__Given data__:

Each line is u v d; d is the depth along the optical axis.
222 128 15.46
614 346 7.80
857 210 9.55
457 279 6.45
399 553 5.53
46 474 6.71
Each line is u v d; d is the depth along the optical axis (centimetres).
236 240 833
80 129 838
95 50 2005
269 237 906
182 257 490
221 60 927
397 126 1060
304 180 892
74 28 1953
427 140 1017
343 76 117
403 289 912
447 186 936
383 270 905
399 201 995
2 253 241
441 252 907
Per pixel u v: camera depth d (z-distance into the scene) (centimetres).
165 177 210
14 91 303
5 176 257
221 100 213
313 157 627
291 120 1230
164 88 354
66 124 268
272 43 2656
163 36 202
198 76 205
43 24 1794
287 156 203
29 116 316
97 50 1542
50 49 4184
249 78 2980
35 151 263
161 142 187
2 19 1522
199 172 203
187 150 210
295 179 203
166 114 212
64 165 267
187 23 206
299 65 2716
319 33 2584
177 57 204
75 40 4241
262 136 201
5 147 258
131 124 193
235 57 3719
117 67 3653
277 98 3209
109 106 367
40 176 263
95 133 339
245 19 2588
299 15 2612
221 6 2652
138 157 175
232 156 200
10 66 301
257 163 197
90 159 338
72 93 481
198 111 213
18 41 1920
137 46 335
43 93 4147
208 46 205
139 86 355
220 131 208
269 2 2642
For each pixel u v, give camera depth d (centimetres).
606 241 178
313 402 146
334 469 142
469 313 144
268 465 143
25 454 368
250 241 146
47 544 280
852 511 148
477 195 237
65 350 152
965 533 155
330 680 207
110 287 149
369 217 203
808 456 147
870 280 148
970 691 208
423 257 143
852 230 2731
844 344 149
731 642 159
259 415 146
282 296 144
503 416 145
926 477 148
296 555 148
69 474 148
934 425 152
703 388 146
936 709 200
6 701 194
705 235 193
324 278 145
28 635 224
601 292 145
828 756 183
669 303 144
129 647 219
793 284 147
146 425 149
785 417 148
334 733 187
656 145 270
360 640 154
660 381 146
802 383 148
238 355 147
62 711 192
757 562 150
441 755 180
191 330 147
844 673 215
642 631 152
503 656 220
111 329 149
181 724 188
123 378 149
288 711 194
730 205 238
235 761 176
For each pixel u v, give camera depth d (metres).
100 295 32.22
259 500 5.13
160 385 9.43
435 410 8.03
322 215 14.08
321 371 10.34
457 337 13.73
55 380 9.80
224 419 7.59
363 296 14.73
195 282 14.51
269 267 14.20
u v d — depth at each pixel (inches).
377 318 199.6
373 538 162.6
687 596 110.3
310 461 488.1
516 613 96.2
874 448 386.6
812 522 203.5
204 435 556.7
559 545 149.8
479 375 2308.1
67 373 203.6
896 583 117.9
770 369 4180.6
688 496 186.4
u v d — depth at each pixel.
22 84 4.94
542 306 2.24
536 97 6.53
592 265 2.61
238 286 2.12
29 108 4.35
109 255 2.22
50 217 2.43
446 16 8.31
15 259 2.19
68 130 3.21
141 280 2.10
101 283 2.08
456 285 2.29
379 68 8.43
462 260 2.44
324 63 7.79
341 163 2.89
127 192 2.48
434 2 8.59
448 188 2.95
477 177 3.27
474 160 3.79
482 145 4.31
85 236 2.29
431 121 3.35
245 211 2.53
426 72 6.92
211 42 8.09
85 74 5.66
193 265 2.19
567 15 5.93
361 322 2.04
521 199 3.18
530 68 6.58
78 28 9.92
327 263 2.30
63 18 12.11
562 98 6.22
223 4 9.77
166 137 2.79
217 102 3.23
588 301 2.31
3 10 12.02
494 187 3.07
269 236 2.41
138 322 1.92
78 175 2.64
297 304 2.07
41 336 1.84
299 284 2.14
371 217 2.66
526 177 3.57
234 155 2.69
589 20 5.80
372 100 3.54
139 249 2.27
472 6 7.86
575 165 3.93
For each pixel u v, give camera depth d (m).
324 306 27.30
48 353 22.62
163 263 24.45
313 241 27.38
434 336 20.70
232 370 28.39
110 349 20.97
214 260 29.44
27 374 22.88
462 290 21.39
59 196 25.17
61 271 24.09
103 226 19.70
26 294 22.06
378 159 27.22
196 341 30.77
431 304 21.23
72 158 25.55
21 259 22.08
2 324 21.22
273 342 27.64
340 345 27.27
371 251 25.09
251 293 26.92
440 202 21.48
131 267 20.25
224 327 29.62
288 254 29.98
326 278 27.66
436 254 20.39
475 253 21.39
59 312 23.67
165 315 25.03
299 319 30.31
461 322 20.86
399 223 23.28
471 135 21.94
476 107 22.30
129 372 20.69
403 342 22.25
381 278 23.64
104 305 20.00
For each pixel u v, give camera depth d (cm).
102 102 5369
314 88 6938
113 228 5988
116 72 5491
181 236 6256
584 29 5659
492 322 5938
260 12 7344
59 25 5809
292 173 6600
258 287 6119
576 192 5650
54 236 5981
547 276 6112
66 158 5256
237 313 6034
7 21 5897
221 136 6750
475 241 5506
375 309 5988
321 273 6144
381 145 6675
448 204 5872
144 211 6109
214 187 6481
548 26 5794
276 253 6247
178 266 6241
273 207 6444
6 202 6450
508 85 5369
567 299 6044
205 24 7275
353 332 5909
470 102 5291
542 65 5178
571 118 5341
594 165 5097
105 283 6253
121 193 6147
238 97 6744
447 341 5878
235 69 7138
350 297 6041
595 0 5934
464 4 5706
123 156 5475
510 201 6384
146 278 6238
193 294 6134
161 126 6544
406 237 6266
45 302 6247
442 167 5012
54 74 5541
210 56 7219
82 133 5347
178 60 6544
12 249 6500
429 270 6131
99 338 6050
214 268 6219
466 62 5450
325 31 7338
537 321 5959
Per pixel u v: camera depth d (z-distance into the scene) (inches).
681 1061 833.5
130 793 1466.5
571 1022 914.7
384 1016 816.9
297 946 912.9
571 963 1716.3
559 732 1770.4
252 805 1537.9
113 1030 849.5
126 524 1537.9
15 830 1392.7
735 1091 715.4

__Exercise details__:
Each line of the listing should be echoed back exactly.

__Completed exercise__:
Each line is u v d; d is the depth along the optical axis.
222 128 15.46
614 346 7.80
857 210 9.55
457 279 6.45
399 553 5.53
46 474 6.71
Each line is u v d; d is the depth along the optical axis (centimetres).
236 240 833
80 129 838
95 50 2005
269 237 906
182 257 490
221 60 927
397 126 1060
304 180 892
74 28 1953
427 140 1017
343 76 117
403 289 912
447 186 936
383 270 905
399 201 995
2 253 241
441 252 907
Per pixel u v: camera depth d (z-distance into the scene) (centimetres).
165 177 210
14 91 303
5 176 257
221 100 213
313 157 627
291 120 1230
164 88 354
66 124 268
272 43 2656
163 36 202
198 76 205
43 24 1794
287 156 203
29 116 316
97 50 1542
50 49 4184
249 78 2980
35 151 263
161 142 187
2 19 1522
199 172 203
187 150 210
295 179 203
166 114 212
64 165 267
187 23 206
299 65 2716
319 33 2584
177 57 204
75 40 4241
262 136 201
5 147 258
131 124 193
235 57 3719
117 67 3653
277 98 3209
109 106 367
40 176 263
95 133 339
245 19 2588
299 15 2612
221 6 2652
138 157 175
232 156 200
10 66 301
257 163 197
90 159 338
72 93 481
198 111 213
18 41 1920
137 46 335
43 93 4147
208 46 205
139 86 355
220 131 208
269 2 2642
For each pixel u v, give camera depth d (centimetres).
606 241 178
313 402 146
334 469 142
469 313 144
268 465 143
25 454 368
250 241 146
47 544 280
852 511 148
477 195 237
65 350 152
965 533 155
330 680 207
110 287 149
369 217 203
808 456 147
870 280 148
970 691 208
423 257 143
852 230 2731
844 344 149
731 642 159
259 415 146
282 296 144
503 416 145
926 477 148
296 555 148
69 474 148
934 425 152
703 388 146
936 709 200
6 701 194
705 235 193
324 278 145
28 635 224
601 292 145
828 756 183
669 303 144
129 647 219
793 284 147
146 425 149
785 417 148
334 733 187
656 145 270
360 640 154
660 381 146
802 383 148
238 355 147
62 711 192
757 562 150
441 755 180
191 330 147
844 673 215
642 631 152
503 656 220
111 329 149
181 724 188
123 378 149
288 711 194
730 205 238
235 761 176
For each pixel u v, give camera depth d (metres).
100 295 32.22
259 500 5.13
160 385 9.43
435 410 8.03
322 215 14.08
321 371 10.34
457 337 13.73
55 380 9.80
224 419 7.59
363 296 14.73
195 282 14.51
269 267 14.20
u v d — depth at each pixel (inches).
377 318 199.6
373 538 162.6
687 596 110.3
310 461 488.1
516 613 96.2
874 448 386.6
812 522 203.5
204 435 556.7
559 545 149.8
479 375 2308.1
67 373 203.6
896 583 117.9
770 369 4180.6
688 496 186.4
u v d — depth at each pixel.
22 84 4.94
542 306 2.24
536 97 6.53
592 265 2.61
238 286 2.12
29 108 4.35
109 255 2.22
50 217 2.43
446 16 8.31
15 259 2.19
68 130 3.21
141 280 2.10
101 283 2.08
456 285 2.29
379 68 8.43
462 260 2.44
324 63 7.79
341 163 2.89
127 192 2.48
434 2 8.59
448 188 2.95
477 177 3.27
474 160 3.79
482 145 4.31
85 236 2.29
431 121 3.35
245 211 2.53
426 72 6.92
211 42 8.09
85 74 5.66
193 265 2.19
567 15 5.93
361 322 2.04
521 199 3.18
530 68 6.58
78 28 9.92
327 263 2.30
63 18 12.11
562 98 6.22
223 4 9.77
166 137 2.79
217 102 3.23
588 301 2.31
3 10 12.02
494 187 3.07
269 236 2.41
138 322 1.92
78 175 2.64
297 304 2.07
41 336 1.84
299 284 2.14
371 217 2.66
526 177 3.57
234 155 2.69
589 20 5.80
372 100 3.54
139 249 2.27
472 6 7.86
575 165 3.93
For each pixel u v, give camera depth d (m).
324 306 27.30
48 353 22.62
163 263 24.45
313 241 27.38
434 336 20.70
232 370 28.39
110 349 20.97
214 260 29.44
27 374 22.88
462 290 21.39
59 196 25.17
61 271 24.09
103 226 19.70
26 294 22.06
378 159 27.22
196 341 30.77
431 304 21.23
72 158 25.55
21 259 22.08
2 324 21.22
273 342 27.64
340 345 27.27
371 251 25.09
251 293 26.92
440 202 21.48
131 267 20.25
224 327 29.62
288 254 29.98
326 278 27.66
436 254 20.39
475 253 21.39
59 312 23.67
165 315 25.03
299 319 30.31
461 322 20.86
399 223 23.28
471 135 21.94
476 107 22.30
129 372 20.69
403 342 22.25
381 278 23.64
104 305 20.00
For each pixel u v, give camera depth d (cm).
102 102 5369
314 88 6938
113 228 5988
116 72 5491
181 236 6256
584 29 5659
492 322 5938
260 12 7344
59 25 5809
292 173 6600
258 287 6119
576 192 5650
54 236 5981
547 276 6112
66 158 5256
237 313 6034
7 21 5897
221 136 6750
475 241 5506
375 309 5988
321 273 6144
381 145 6675
448 204 5872
144 211 6109
214 187 6481
548 26 5794
276 253 6247
178 266 6241
273 207 6444
6 202 6450
508 85 5369
567 299 6044
205 24 7275
353 332 5909
470 102 5291
542 65 5178
571 118 5341
594 165 5097
105 283 6253
121 193 6147
238 97 6744
447 341 5878
235 69 7138
350 297 6041
595 0 5934
464 4 5706
123 156 5475
510 201 6384
146 278 6238
193 294 6134
161 126 6544
406 237 6266
45 302 6247
442 167 5012
54 74 5541
210 56 7219
82 133 5347
178 60 6544
12 249 6500
429 270 6131
99 338 6050
214 268 6219
466 62 5450
325 31 7338
537 321 5959
Per pixel u v: camera depth d (z-distance into the scene) (inches).
681 1061 833.5
130 793 1466.5
571 1022 914.7
384 1016 816.9
297 946 912.9
571 963 1716.3
559 732 1770.4
252 805 1537.9
113 1030 849.5
126 524 1537.9
15 830 1392.7
735 1091 715.4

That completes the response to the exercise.